Кумов Р. П. Письма // Донской временник. Год 1994-й / Дон. гос. публ. б-ка. Ростов-на-Дону, 1993. Вып. 2. С. 100-104 URL: http://donvrem.dspl.ru/years/years.aspx?year=1994
ДОНСКОЙ ВРЕМЕННИК. Год 1994-й
Жизнь и творчество донских писателей
Р. П. Кумов
ПИСЬМА Р. П. КУМОВА В. СЕВСКОМУ
1916-1918 гг.
У Виктора Севского сохранились письма к нему покойного Р. П. Кумова. Письма — маленькие стихотворения в прозе, рожденные у окна под тополем, напоенные ароматом степных трав и нежной кумовской души. Редакция выбрала из писем то, что имеет историческое и общественное значение и характеризует миросозерцание покойного писателя, и с чем хотелось бы познакомить читателей «Донской Волны», о которых не раз с любовью и лаской говорил Роман Петрович, приглядевшись к ним в станице и хуторе.
23 февраля 1916 г.

**ЗАДАНИЯ:**
1. Где, согласно тексту о письмах Кумова, рождались эти письма?
2. Перепишите отрывок текста о письмах Кумова от «У Виктора Севского» до «станице и хуторе.», заменив «тополем» на «березой».

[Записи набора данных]
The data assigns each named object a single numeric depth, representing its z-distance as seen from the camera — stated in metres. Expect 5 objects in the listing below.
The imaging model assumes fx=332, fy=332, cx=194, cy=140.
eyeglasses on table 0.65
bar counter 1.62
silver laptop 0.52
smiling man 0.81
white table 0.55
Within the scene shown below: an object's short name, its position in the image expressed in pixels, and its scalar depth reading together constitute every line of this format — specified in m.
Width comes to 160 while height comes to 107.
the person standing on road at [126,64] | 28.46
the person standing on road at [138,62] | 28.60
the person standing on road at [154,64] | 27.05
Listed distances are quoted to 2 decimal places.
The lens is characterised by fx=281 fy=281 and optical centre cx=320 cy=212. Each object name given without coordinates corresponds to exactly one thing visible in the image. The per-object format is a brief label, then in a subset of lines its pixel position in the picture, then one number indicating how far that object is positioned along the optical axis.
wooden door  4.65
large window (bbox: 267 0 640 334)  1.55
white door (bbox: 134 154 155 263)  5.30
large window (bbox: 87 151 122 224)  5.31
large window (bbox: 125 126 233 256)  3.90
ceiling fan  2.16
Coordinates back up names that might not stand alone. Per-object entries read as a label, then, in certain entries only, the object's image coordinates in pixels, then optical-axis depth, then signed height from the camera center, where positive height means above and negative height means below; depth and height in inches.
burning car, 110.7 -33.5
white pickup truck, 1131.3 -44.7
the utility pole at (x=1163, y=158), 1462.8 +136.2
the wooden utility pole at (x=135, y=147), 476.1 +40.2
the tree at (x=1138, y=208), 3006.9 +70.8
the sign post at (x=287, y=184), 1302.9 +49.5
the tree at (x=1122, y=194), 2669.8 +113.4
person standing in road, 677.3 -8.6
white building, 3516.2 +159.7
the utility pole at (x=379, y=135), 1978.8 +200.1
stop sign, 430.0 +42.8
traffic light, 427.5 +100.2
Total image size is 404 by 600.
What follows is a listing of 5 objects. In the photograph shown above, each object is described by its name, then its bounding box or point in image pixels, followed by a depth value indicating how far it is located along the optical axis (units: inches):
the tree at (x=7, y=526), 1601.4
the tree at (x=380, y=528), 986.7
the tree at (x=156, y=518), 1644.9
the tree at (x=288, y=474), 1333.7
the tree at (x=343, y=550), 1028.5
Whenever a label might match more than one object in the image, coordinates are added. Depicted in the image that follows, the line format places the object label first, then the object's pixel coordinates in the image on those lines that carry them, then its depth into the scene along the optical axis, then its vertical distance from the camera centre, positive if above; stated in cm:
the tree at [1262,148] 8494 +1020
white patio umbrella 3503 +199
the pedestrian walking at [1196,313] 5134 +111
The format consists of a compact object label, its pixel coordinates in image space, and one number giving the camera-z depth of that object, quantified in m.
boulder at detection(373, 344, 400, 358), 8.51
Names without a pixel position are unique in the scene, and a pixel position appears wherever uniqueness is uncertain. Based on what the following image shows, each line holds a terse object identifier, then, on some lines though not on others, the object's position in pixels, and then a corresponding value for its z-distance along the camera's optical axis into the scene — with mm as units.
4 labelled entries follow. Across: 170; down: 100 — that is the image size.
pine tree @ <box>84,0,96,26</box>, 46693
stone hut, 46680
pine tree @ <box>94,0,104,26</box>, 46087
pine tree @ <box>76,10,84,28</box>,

**ОТВЕТЫ К ЗАДАНИЯМ:**
1. У окна под тополем.

2.
У Виктора Севского сохранились письма к нему покойного Р. П. Кумова. Письма — маленькие стихотворения в прозе, рожденные у окна под березой, напоенные ароматом степных трав и нежной кумовской души. Редакция выбрала из писем то, что имеет историческое и общественное значение и характеризует миросозерцание покойного писателя, и с чем хотелось бы познакомить читателей «Донской Волны», о которых не раз с любовью и лаской говорил Роман Петрович, приглядевшись к ним в станице и хуторе.